_Your objective_
In the passage about hedge funds and prime brokers, what two things do hedge funds rely on their prime brokers to lend them?

How a clearer understanding of financing relationships will benefit both hedge funds and prime brokers
Hedge funds and prime brokers have a symbiotic relationship that began as early as the 1970s and will likely continue for many decades more. Hedge funds rely on their prime brokers to lend them securities for short selling and cash for leverage, without which they cannot execute their strategies. Prime broker divisions are often the jewel in the crown for investment banks, contributing multiple billions of dollars in annual revenues and providing a central point of ownership for the bank’s broader relationship with the hedge fund community. The nature of this partnership has evolved over the years, with the most recent shifts coming primarily from increased competition, regulation, and improved technology.

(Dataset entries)

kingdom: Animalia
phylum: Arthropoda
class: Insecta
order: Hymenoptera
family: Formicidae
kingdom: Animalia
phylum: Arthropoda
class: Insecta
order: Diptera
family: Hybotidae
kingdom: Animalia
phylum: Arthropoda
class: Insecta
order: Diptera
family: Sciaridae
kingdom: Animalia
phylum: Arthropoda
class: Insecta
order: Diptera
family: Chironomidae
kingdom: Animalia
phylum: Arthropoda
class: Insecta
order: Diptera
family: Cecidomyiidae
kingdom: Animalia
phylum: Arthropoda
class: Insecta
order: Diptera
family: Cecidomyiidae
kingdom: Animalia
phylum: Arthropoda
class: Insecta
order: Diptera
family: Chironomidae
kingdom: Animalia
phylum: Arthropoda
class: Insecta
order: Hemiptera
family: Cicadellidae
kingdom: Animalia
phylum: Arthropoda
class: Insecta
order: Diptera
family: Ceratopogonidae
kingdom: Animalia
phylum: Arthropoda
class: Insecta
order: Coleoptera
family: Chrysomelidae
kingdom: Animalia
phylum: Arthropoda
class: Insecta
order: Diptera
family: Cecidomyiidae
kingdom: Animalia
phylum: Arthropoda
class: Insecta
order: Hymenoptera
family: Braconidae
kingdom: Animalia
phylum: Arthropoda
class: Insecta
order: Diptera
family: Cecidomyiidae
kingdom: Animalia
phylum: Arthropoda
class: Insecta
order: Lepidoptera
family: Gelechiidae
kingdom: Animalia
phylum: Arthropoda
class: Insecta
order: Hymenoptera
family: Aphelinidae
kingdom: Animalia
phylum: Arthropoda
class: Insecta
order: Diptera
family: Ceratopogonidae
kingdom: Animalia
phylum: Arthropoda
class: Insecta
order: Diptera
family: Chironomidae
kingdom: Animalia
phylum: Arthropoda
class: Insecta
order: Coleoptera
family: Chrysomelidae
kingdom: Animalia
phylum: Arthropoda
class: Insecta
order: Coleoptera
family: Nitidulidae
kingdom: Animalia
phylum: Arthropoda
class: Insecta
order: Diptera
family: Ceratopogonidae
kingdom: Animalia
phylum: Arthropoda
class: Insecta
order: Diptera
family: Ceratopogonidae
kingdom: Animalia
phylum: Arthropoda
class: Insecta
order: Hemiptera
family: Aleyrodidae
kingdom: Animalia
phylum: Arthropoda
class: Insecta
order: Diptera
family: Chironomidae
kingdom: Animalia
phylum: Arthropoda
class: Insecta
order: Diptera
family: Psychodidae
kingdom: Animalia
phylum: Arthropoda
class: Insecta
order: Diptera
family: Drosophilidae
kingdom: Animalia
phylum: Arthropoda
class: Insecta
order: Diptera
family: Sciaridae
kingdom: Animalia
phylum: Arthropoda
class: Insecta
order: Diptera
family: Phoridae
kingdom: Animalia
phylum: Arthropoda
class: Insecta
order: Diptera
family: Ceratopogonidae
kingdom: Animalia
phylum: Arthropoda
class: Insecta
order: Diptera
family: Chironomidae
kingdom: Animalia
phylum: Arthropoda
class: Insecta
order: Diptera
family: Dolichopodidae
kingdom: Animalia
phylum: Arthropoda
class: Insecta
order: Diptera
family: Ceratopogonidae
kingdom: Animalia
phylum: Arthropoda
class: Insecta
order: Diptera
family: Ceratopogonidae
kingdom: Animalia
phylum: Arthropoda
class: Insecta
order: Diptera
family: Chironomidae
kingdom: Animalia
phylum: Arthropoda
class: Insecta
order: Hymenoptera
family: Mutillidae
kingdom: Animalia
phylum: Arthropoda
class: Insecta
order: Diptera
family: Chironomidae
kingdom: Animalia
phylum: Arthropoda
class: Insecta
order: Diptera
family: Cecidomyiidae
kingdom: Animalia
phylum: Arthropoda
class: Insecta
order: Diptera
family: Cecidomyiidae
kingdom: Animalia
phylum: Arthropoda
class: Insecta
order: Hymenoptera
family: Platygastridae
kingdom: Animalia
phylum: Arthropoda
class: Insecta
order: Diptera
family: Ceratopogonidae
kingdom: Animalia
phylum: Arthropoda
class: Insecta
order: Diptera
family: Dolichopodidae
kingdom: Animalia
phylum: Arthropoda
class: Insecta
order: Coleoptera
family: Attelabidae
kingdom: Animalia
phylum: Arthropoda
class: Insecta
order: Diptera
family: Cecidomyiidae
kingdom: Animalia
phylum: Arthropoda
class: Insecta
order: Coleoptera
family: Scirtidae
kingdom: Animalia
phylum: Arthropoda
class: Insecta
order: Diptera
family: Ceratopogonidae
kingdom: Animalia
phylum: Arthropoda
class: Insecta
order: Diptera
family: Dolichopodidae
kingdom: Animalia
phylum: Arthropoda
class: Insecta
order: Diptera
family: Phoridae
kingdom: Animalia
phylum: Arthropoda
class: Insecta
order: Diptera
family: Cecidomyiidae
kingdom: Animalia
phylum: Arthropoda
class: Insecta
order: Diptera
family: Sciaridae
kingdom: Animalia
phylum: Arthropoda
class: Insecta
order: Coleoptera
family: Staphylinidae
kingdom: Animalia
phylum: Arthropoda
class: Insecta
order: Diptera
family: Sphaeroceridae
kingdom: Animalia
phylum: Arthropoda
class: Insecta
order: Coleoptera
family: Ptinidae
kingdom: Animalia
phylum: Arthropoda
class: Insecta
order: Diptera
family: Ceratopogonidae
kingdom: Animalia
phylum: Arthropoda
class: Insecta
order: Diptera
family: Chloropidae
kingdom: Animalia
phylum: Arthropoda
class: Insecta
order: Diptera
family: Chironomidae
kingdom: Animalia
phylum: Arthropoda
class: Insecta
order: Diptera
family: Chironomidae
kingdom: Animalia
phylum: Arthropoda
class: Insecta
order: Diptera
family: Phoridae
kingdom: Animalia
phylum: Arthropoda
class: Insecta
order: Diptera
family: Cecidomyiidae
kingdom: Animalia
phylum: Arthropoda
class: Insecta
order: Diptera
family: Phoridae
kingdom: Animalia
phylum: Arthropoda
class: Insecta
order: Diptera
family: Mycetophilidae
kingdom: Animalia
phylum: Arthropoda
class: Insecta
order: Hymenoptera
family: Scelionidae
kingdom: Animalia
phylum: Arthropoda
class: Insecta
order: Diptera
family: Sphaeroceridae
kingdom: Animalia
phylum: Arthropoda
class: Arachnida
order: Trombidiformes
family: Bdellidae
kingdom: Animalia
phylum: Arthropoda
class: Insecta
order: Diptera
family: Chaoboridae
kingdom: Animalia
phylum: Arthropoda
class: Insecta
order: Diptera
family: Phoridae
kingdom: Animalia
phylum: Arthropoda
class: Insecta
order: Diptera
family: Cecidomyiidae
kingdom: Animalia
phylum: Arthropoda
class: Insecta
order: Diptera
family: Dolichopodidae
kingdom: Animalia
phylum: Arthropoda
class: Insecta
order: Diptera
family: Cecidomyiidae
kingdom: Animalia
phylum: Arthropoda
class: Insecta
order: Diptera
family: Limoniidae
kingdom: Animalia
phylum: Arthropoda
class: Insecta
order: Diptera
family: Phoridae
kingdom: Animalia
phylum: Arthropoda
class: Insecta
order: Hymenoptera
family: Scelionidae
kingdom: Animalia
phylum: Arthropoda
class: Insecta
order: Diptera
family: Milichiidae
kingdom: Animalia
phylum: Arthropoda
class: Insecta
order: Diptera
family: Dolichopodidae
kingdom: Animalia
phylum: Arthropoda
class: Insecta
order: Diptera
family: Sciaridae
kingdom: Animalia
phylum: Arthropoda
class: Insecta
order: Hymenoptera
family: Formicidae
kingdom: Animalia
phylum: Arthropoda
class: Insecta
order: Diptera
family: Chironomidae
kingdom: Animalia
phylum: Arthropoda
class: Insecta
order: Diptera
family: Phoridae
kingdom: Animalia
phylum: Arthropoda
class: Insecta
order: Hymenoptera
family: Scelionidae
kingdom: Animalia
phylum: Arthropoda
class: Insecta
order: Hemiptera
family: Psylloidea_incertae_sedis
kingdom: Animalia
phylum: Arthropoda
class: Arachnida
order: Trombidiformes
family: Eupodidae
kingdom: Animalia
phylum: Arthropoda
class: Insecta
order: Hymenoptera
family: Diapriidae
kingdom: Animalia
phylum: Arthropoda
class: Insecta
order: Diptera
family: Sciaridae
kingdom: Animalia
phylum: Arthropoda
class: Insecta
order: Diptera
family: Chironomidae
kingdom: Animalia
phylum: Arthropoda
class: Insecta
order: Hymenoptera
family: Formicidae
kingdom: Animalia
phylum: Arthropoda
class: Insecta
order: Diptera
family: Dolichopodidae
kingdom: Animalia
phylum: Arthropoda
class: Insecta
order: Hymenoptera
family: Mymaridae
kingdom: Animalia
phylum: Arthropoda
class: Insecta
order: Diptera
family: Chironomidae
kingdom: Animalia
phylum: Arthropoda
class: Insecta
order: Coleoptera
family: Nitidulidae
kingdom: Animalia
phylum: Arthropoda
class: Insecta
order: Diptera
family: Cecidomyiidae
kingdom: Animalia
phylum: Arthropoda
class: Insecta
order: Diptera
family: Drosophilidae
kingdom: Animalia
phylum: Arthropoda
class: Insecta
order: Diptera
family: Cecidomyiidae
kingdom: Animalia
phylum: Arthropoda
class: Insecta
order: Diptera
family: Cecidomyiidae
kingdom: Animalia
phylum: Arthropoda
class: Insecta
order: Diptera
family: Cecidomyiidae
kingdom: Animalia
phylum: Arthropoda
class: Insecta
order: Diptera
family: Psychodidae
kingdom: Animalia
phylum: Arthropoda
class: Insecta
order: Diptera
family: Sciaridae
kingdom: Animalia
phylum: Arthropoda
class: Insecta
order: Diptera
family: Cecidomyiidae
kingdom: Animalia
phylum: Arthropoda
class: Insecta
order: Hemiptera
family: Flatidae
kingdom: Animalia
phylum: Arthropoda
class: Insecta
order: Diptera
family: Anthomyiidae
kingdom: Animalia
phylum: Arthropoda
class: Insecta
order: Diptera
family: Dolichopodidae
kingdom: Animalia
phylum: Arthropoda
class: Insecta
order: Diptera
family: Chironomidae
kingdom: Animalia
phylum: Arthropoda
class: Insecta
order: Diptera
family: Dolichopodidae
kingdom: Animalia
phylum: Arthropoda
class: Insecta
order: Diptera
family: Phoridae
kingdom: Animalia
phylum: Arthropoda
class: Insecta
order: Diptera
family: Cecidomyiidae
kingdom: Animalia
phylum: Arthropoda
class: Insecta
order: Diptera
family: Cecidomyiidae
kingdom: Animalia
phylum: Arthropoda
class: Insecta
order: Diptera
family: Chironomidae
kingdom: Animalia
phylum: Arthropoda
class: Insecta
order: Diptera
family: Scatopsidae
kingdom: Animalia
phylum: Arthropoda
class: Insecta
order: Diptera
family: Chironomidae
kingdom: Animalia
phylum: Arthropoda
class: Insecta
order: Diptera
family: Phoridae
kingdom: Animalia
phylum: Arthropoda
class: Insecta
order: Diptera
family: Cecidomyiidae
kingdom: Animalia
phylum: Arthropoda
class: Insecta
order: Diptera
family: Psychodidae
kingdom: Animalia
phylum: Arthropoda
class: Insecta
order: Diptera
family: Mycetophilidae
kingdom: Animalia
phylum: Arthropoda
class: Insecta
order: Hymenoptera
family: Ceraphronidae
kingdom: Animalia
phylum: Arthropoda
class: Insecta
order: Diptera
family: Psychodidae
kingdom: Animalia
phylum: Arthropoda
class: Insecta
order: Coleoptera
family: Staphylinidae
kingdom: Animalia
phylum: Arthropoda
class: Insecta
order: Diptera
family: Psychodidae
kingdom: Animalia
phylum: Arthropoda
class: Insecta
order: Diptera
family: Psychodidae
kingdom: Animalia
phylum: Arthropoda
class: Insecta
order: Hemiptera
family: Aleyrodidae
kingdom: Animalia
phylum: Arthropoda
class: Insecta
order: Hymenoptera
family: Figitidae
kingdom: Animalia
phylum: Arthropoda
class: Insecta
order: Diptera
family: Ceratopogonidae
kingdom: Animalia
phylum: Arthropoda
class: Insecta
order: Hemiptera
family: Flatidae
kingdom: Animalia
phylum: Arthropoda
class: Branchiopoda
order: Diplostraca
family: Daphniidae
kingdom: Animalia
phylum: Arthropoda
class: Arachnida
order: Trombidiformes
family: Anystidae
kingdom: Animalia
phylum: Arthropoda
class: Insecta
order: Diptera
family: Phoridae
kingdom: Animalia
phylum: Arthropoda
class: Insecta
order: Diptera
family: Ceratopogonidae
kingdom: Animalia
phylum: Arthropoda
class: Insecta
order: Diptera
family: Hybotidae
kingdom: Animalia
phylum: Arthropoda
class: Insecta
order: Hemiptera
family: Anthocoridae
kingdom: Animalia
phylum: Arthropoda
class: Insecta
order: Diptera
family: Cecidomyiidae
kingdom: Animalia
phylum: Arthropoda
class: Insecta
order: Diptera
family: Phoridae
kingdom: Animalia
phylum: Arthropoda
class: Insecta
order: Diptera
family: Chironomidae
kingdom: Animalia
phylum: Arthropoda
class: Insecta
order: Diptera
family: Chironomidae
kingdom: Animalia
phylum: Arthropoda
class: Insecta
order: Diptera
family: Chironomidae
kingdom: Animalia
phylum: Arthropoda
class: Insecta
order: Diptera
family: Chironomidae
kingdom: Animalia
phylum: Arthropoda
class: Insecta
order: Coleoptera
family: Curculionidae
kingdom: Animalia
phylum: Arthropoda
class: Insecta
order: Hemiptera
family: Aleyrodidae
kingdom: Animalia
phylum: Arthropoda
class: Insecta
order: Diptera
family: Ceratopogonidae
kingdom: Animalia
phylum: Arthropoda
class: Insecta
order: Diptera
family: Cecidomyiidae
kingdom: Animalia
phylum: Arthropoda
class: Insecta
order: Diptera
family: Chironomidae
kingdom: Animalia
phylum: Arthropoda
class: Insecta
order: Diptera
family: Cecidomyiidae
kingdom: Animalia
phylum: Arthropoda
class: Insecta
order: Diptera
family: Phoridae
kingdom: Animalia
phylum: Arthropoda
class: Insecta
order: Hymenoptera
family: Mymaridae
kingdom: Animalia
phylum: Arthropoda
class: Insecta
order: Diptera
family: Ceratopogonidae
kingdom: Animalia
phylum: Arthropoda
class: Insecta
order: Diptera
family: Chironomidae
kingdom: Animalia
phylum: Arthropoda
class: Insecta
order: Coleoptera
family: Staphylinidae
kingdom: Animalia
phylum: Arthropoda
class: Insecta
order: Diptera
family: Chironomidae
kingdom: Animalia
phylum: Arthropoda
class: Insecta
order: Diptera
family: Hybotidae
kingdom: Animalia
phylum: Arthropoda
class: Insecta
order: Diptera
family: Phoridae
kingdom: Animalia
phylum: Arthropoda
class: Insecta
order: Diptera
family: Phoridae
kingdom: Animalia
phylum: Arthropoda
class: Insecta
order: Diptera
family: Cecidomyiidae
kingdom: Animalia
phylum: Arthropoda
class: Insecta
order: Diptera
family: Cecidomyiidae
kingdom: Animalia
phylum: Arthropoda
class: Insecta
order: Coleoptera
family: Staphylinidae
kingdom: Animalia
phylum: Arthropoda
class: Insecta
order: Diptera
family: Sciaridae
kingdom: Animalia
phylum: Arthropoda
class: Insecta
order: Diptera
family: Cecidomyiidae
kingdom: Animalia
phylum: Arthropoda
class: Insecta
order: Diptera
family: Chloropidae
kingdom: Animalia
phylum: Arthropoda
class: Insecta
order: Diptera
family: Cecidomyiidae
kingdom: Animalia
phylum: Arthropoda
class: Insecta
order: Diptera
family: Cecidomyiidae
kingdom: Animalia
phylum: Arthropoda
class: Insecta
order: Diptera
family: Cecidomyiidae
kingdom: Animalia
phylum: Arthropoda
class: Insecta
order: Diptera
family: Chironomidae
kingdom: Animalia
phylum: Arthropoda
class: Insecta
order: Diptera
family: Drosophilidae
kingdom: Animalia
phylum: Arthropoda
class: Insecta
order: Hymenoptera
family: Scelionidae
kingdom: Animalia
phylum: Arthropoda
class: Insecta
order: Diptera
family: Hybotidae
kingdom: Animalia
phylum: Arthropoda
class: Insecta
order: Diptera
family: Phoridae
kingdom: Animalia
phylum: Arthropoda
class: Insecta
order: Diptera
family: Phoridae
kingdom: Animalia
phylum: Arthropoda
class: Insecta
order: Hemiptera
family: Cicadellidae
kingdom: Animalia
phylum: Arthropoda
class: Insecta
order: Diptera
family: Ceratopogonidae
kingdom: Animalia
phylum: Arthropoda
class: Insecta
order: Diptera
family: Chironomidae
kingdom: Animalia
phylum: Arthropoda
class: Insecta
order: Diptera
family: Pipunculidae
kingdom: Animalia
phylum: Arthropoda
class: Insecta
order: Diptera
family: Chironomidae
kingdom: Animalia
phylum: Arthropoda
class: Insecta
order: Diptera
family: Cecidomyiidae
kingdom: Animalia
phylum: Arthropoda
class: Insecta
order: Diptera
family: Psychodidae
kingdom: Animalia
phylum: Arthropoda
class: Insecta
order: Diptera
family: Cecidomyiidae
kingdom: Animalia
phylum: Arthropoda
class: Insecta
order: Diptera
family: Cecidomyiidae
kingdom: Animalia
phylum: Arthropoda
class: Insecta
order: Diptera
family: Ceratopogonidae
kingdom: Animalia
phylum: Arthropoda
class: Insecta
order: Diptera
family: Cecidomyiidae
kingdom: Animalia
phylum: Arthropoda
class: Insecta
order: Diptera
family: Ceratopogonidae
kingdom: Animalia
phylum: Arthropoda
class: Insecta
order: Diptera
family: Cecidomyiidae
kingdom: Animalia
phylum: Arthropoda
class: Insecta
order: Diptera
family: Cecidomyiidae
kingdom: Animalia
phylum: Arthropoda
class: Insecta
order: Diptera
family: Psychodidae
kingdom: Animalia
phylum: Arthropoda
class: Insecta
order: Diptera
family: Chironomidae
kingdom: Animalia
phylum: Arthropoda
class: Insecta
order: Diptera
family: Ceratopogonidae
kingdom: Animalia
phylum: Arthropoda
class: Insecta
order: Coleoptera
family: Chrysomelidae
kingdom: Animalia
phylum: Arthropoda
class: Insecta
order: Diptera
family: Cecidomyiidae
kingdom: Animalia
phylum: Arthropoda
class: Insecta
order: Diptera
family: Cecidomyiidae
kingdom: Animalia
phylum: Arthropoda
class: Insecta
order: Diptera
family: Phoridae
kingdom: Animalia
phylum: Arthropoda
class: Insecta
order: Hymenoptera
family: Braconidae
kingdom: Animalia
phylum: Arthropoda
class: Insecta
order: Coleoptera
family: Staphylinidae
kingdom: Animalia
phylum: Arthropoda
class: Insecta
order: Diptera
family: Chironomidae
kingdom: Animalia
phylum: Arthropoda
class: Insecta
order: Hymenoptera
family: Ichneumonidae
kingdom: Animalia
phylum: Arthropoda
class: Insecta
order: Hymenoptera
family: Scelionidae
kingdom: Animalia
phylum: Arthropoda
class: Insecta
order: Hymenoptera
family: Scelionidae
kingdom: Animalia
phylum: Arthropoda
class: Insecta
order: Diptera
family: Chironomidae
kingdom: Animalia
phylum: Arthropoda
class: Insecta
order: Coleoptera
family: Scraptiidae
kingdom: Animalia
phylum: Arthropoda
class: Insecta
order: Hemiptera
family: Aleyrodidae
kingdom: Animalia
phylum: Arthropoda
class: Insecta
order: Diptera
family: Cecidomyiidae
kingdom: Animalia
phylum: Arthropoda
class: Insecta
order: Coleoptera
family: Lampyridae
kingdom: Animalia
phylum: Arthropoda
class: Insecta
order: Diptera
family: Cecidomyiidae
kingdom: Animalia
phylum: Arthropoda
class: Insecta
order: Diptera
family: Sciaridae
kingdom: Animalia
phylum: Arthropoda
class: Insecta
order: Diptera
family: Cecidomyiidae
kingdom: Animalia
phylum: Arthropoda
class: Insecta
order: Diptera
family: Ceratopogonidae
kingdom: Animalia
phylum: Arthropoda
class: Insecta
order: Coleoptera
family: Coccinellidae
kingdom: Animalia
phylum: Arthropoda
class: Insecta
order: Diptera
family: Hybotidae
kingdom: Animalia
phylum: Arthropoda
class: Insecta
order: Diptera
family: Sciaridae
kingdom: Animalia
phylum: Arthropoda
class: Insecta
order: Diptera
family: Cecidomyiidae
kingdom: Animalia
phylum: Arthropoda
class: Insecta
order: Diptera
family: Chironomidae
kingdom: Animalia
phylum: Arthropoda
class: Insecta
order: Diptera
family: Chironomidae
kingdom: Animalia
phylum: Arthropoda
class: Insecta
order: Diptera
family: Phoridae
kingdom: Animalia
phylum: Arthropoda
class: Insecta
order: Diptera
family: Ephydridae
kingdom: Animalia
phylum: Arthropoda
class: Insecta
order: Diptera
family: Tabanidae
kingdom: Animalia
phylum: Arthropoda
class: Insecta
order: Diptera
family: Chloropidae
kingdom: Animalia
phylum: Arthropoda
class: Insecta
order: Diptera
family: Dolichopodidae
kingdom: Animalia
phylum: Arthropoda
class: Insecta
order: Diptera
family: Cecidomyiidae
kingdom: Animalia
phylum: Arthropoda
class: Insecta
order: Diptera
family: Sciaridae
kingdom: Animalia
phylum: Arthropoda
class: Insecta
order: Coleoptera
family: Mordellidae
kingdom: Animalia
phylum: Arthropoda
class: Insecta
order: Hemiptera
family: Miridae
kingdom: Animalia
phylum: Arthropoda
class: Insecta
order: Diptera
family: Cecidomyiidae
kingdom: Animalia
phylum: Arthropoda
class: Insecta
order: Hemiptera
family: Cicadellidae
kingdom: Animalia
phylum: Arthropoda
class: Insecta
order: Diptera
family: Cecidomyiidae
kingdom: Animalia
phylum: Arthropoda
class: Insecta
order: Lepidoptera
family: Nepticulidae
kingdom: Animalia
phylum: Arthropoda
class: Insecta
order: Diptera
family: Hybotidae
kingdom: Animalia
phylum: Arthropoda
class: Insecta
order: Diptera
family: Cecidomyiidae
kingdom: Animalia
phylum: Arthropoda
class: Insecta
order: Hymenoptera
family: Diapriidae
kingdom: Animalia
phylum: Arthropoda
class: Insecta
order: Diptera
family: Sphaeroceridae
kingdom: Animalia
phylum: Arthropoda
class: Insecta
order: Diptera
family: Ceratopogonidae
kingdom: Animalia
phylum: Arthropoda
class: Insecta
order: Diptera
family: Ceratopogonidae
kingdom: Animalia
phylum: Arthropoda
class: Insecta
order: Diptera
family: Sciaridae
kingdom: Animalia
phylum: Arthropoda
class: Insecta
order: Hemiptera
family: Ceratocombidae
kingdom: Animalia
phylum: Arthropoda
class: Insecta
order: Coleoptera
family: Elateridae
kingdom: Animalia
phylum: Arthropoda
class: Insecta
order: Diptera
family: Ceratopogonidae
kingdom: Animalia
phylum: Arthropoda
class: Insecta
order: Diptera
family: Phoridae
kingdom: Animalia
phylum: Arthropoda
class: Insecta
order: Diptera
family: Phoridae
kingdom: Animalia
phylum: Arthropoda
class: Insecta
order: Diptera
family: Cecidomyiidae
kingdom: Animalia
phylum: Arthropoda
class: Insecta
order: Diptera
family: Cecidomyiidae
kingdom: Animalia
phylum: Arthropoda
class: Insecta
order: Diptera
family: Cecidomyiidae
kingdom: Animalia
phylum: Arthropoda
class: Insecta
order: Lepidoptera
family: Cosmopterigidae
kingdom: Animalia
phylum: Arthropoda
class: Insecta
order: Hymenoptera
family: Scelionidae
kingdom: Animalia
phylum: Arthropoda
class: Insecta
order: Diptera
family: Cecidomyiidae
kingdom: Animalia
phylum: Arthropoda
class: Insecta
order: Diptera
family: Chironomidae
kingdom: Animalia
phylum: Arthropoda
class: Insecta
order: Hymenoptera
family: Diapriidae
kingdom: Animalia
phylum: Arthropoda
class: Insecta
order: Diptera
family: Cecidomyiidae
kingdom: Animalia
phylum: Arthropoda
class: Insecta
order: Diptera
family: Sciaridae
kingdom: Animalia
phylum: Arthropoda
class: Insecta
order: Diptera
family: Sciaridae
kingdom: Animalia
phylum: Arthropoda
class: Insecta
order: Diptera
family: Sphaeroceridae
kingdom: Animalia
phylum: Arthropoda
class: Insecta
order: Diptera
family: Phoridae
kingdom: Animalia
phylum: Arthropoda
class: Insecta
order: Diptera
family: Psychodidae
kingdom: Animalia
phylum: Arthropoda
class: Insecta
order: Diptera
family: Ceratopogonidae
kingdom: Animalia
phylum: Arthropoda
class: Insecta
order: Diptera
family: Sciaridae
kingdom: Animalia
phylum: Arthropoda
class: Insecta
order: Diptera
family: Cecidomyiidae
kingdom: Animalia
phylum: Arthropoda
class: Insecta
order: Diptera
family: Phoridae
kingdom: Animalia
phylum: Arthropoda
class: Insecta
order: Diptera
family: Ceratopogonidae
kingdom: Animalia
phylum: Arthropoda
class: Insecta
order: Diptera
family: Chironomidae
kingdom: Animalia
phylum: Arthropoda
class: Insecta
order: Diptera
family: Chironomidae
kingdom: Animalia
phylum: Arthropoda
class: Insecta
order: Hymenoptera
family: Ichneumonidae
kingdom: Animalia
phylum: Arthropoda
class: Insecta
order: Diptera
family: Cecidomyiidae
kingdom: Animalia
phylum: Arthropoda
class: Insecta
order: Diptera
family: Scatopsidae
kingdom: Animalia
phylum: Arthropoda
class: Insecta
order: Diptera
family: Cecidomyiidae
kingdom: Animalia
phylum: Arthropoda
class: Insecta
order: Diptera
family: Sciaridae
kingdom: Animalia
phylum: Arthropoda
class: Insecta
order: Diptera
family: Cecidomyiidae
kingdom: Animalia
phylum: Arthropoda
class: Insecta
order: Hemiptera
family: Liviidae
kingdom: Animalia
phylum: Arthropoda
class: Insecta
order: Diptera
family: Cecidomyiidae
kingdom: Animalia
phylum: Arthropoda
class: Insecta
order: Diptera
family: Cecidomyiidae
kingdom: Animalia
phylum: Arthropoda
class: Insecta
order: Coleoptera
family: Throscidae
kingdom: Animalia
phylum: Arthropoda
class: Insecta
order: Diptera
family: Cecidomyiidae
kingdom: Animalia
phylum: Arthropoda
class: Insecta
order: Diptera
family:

_Worked solution_
Securities for short selling and cash for leverage.